1,121 new species were identified between mid‑2025 and mid‑2026, a 54 % jump over the previous year.
Rapid Discovery Through Existing Collections
The alliance’s 13 expeditions and nine workshops yielded 728 species from museum archives and private collections, proving that untapped specimens can outpace fresh dives. 0.001 % of the seafloor has ever been directly observed, yet the backlog of unknown species remains vast.
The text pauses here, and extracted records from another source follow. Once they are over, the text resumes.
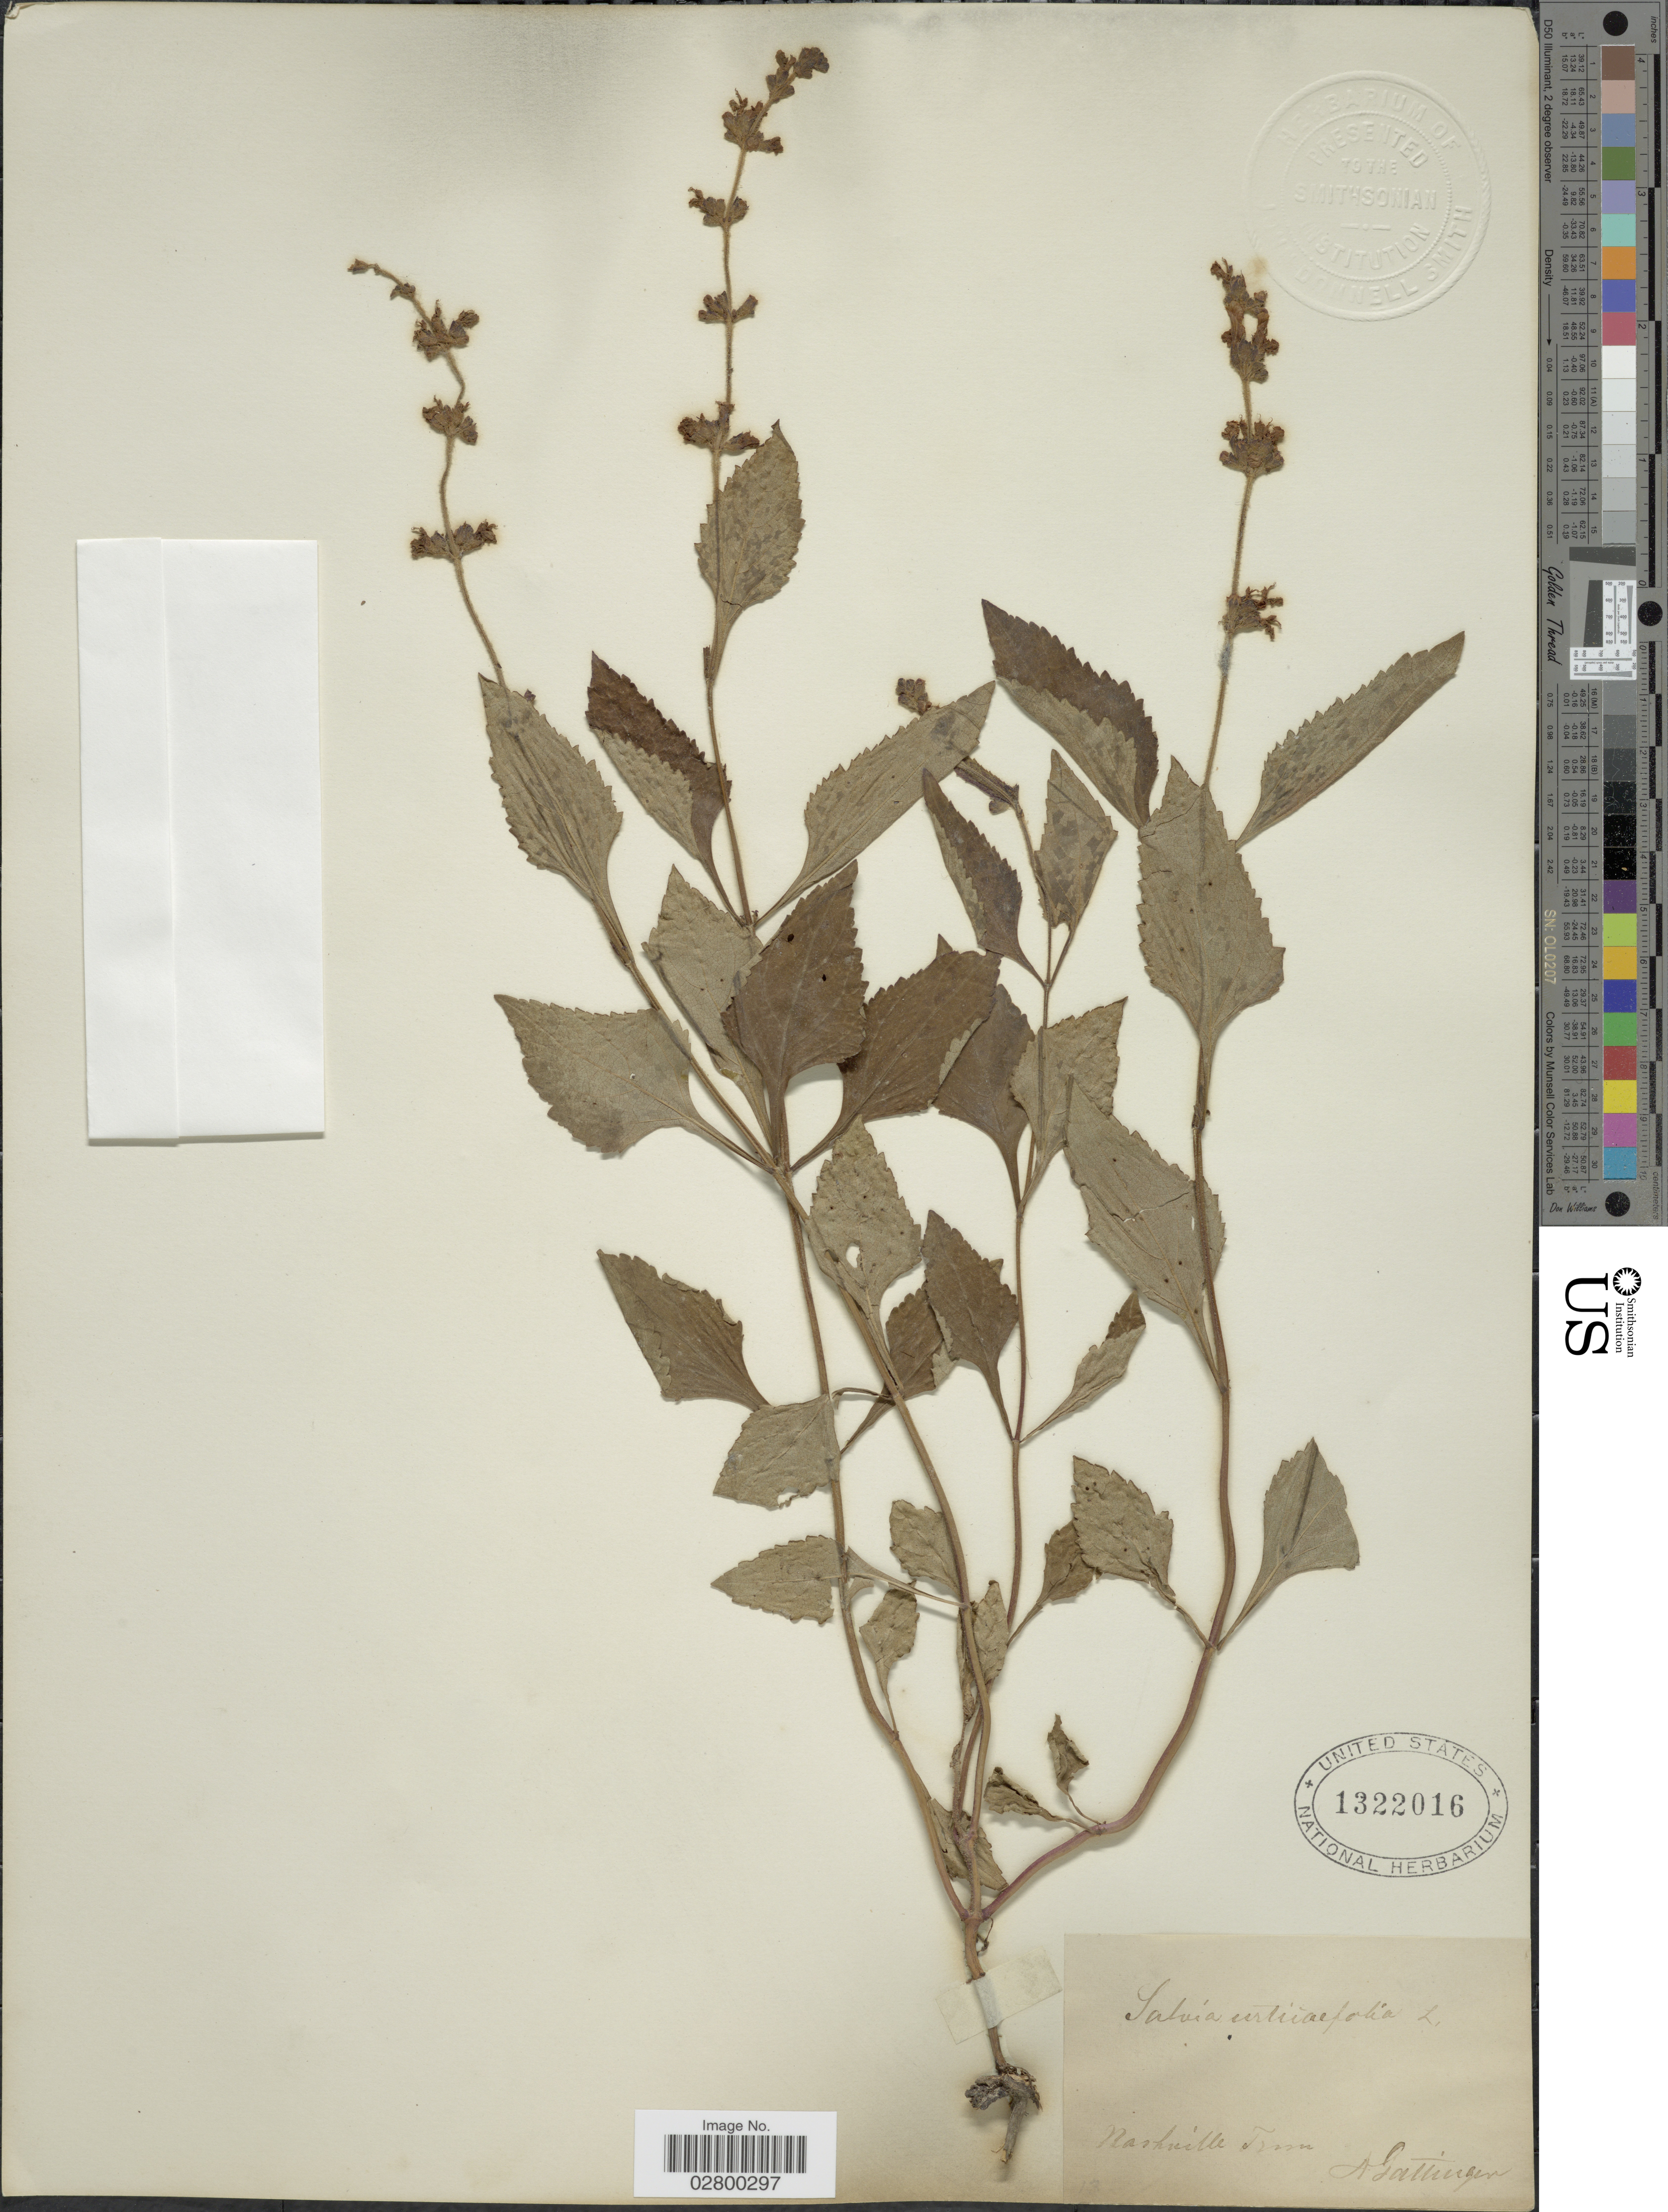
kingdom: Plantae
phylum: Tracheophyta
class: Magnoliopsida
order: Lamiales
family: Lamiaceae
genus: Salvia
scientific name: Salvia urticifolia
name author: L.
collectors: A. Gattinger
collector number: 13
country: United States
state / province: Tennessee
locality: Nashville.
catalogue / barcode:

High‑Profile Finds: From Ribbon Worms to Glass Sponges
Off East Timor, researchers uncovered vividly striped ribbon worms that may harbor novel toxins with therapeutic potential. In Japan, a human‑operated submersible revealed spiky sponges with silica skeletons and transparent polychaete worms that bioluminesce, hinting at complex symbiotic relationships.
Implications for Conservation and Drug Discovery
The Ocean Census NOVA platform now hosts thousands of entries, making data openly accessible to taxonomists and conservationists. 13 years on average elapse between specimen collection and formal description; this accelerated pipeline could slash that timeline dramatically.
With the Ocean Census Alliance’s accelerated pipeline, the next decade could see a decade‑long backlog of marine species descriptions shrink to a few years, unlocking new ecological insights and therapeutic targets.